Deep Learning Reforms Image Matching: A Survey and Outlook
Journal:
arXiv
Published Date:
Jun 5, 2025
Abstract
Image matching, which establishes correspondences between two-view images to
recover 3D structure and camera geometry, serves as a cornerstone in computer
vision and underpins a wide range of applications, including visual
localization, 3D reconstruction, and simultaneous localization and mapping
(SLAM). Traditional pipelines composed of ``detector-descriptor, feature
matcher, outlier filter, and geometric estimator'' falter in challenging
scenarios. Recent deep-learning advances have significantly boosted both
robustness and accuracy.

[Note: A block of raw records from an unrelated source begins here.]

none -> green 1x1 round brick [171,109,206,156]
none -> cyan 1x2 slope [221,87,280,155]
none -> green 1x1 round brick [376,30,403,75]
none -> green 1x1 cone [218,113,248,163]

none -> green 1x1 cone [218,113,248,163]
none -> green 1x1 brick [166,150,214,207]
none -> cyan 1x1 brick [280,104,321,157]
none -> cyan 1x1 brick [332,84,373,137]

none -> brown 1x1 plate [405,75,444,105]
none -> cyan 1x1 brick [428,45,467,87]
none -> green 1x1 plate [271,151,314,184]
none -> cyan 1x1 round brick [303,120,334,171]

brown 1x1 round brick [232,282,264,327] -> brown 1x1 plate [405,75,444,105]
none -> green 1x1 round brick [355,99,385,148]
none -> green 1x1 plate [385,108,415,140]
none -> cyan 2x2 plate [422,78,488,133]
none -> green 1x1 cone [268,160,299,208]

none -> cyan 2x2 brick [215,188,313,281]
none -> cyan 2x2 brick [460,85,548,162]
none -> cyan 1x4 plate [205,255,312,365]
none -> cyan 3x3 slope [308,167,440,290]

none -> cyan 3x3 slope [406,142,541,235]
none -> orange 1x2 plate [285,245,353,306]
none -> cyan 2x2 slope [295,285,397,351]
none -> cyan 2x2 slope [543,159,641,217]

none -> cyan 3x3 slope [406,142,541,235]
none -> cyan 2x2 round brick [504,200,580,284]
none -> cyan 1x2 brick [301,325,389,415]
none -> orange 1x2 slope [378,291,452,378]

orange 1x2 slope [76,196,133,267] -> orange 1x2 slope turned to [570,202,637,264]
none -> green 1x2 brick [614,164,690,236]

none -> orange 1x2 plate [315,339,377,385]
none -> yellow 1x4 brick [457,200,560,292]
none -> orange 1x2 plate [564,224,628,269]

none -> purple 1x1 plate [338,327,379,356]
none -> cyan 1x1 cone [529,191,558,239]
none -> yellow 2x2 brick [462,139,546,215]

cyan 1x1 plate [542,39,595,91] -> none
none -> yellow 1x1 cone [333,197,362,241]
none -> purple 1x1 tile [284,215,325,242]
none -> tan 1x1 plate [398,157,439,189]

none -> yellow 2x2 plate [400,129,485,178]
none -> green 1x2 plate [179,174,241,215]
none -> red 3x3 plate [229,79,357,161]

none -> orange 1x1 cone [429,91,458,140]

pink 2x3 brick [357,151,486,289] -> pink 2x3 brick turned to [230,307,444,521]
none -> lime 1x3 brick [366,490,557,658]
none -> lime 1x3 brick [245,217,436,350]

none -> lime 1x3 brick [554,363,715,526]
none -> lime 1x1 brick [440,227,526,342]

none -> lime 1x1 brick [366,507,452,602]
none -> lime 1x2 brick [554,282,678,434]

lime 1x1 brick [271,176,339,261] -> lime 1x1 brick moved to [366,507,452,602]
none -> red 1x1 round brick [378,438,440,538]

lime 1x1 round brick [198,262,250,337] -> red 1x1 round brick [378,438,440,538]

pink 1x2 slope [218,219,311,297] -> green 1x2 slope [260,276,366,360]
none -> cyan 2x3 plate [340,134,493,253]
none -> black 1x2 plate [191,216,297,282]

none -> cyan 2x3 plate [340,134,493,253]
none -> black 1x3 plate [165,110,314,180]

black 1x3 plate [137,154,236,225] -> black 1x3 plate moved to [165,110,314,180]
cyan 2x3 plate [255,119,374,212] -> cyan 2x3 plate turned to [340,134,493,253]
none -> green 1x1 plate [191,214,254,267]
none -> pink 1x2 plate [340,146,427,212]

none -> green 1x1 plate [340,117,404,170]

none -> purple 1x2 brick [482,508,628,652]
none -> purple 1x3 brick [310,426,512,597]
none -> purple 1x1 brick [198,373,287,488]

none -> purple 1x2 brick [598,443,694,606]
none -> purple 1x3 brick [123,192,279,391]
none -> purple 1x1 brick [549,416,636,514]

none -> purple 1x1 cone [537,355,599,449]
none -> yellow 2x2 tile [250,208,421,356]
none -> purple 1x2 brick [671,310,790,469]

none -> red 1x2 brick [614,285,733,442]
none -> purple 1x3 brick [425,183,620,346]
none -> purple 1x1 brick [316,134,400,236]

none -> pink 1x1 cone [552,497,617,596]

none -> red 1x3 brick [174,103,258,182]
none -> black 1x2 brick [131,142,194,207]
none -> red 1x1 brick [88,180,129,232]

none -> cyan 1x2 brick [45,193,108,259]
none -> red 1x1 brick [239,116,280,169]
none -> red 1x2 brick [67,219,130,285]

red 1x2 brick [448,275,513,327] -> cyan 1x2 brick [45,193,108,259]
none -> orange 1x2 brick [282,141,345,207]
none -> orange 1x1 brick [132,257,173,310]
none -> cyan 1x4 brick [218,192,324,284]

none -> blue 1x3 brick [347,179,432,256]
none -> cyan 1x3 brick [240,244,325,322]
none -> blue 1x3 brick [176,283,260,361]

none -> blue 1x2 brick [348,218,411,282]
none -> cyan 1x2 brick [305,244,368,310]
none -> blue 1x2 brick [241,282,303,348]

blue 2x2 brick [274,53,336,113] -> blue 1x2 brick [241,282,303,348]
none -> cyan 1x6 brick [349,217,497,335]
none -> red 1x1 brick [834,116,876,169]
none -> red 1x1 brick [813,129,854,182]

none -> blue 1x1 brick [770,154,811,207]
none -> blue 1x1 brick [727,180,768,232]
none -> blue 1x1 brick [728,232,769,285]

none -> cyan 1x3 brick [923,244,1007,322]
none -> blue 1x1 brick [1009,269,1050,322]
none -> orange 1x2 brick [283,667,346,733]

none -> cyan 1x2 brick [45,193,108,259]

This survey adopts a unique perspective by
comprehensively reviewing how deep learning has incrementally transformed the
classical image matching pipeline. Our taxonomy highly aligns with the
traditional pipeline in two key aspects: i) the replacement of individual steps
in the traditional pipeline with learnable alternatives, including learnable
detector-descriptor, outlier filter, and geometric estimator; and ii) the
merging of multiple steps into end-to-end learnable modules, encompassing
middle-end sparse matcher, end-to-end semi-dense/dense matcher, and pose
regressor. We first examine the design principles, advantages, and limitations
of both aspects, and then benchmark representative methods on relative pose
recovery, homography estimation, and visual localization tasks. Finally, we
discuss open challenges and outline promising directions for future research.
By systematically categorizing and evaluating deep learning-driven strategies,
this survey offers a clear overview of the evolving image matching landscape
and highlights key avenues for further innovation.